Kumulacja pozytywnej energii w jednym miejscu. Toruński koncert Sarsy zdecydowanie taki był!

Marta Markiewicz, bo to ona ukrywa się pod pseudonimem Sarsa, dała w Od Nowie udany koncert do tego stopnia, że półtorej godziny minęło w mgnieniu oka. Chyba wszyscy bez wyjątków czuli ogromny niedosyt. Nie ma co się dziwić. To kompletna artystka która nie skupia się na sobie podczas koncertu (wystarczyła jej butelka wody oraz wiatrak na scenie), lecz na fanach. Dla nich zaśpiewała swoje największe hity oraz „wspomnienie” z początków kariery. Artystka zagwarantowała pełen wachlarz emocji. Od nostalgii i delikatnych dźwięków po kawałek, który pozwala pozbyć się jej negatywnych emocji. Ponadto przygotowała nagrodę niespodziankę, dla osoby która podczas jednej z piosenek zrobi „najlepsze” zdjęcie i podzieli się z nim na Instagramie. Nie wiadomo, kiedy granica między sceną a widownią zatarła się. Niemal wszyscy na zaproszenie artystki powędrowali pod scenę. W gronie tym było wielu młodszych miłośników Sarsy. Od jednego z nich dostała rysunki, które mają powędrować na jej lodówkę.

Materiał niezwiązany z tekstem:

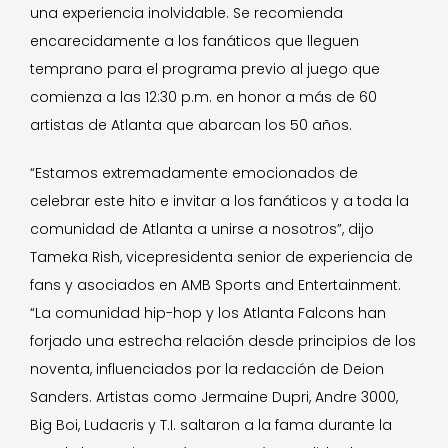
una experiencia inolvidable. Se recomienda
encarecidamente a los fanáticos que lleguen
temprano para el programa previo al juego que
comienza a las 12:30 p.m. en honor a más de 60
artistas de Atlanta que abarcan los 50 años.
“Estamos extremadamente emocionados de
celebrar este hito e invitar a los fanáticos y a toda la
comunidad de Atlanta a unirse a nosotros”, dijo
Tameka Rish, vicepresidenta senior de experiencia de
fans y asociados en AMB Sports and Entertainment.
“La comunidad hip-hop y los Atlanta Falcons han
forjado una estrecha relación desde principios de los
noventa, influenciados por la redacción de Deion
Sanders. Artistas como Jermaine Dupri, Andre 3000,
Big Boi, Ludacris y T.I. saltaron a la fama durante la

Koncert można opisać jednym słowem: „torpeda”. To nieprawdopodobne, że artystka ma tyle siły w głosie, co wzbogacone jest prawdziwą skromnością, szacunkiem do współtwórców koncertu oraz wiernych słuchaczy, których wielu od razu rozpoznała. Widać przez to, że nie zatraciła się w show biznesie i ma zdrowe podejście do otaczającego ją świata i ludzi.